Client-side validation is not enough
Without proper server-side validation a captcha is worthless. You can easily bypass this captcha by opening the developer tools in any browser. Paste the following code for the validate() method in the console tab and hit "Enter". Now, every input is considered valid, even no input is valid, and the success callback is fired.
jCaptcha.prototype.validate = function() {
this.callbackReceived = this.callbackReceived || (typeof this.options.callback == 'function');
this.callbackReceived && this.options.callback('success', this.$el, 1);
(this.options.clearOnSubmit === true) && (this.$el.value = '');
}
A proper server-side based validation must be implemented at the backend. However, I believe these kind of tricks is mostly used to reduce the traffic on the backend by eliminating the basic bots which tried to perform a DDOS through post requests on any form, but I'm not sure with todays LLMs, OCRs, agent/computer-use/vision... which becomes very powerful against these kind of hacks!
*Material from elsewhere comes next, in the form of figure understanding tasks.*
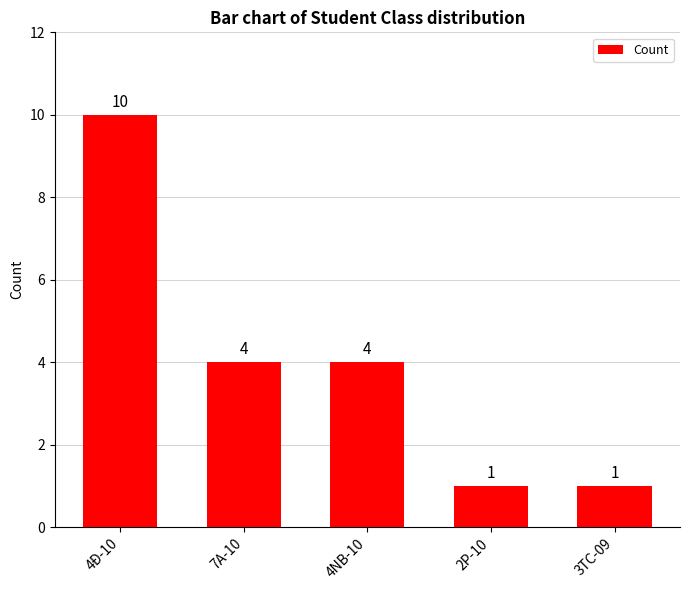

Which label corresponds to the largest value in the chart?

4Đ-10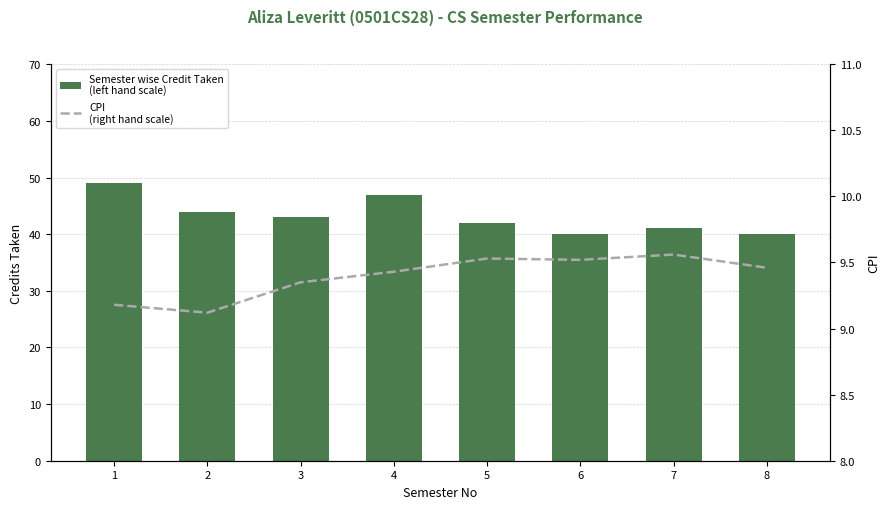

What is the greatest value displayed?

49.0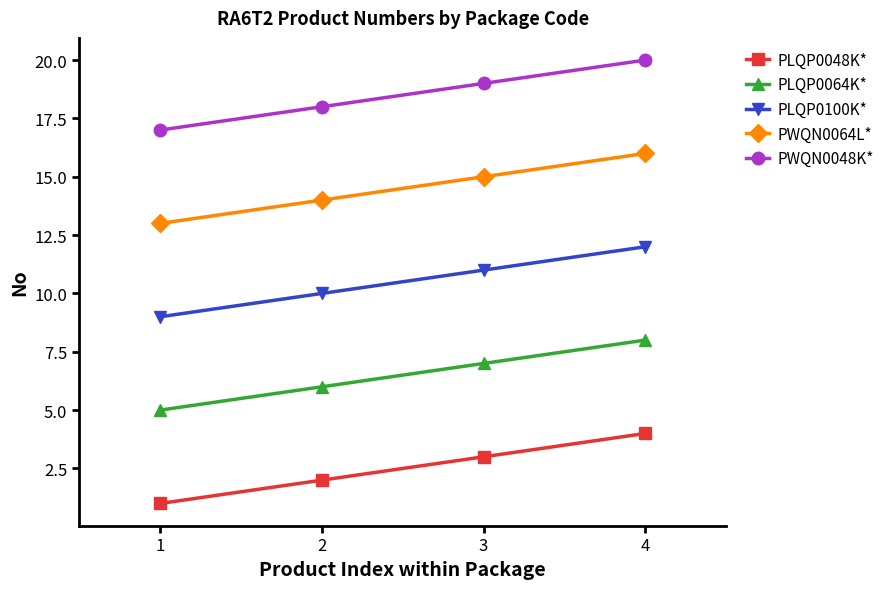

List the series in order of their peak value, lowest first.

PLQP0048K*, PLQP0064K*, PLQP0100K*, PWQN0064L*, PWQN0048K*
Without proper server-side validation a captcha is worthless.
True, but what is this project supposed to do about it? Doesn't sound like a valid issue here.
Without proper server-side validation a captcha is worthless.
I wouldn't say worthless. For many use cases, a captcha is just used as a guard against bots or scrapers. Opening the dev tools to bypass the captcha requires human intervention or a much more sophisticated bot. Therefore even a front-end only captcha can still be useful.
In my case, I'm using this on my personal website to prevent my email being scraped and flooded with spam. Someone who's mass spamming emails doesn't have the time to bypass captchas like this for every site.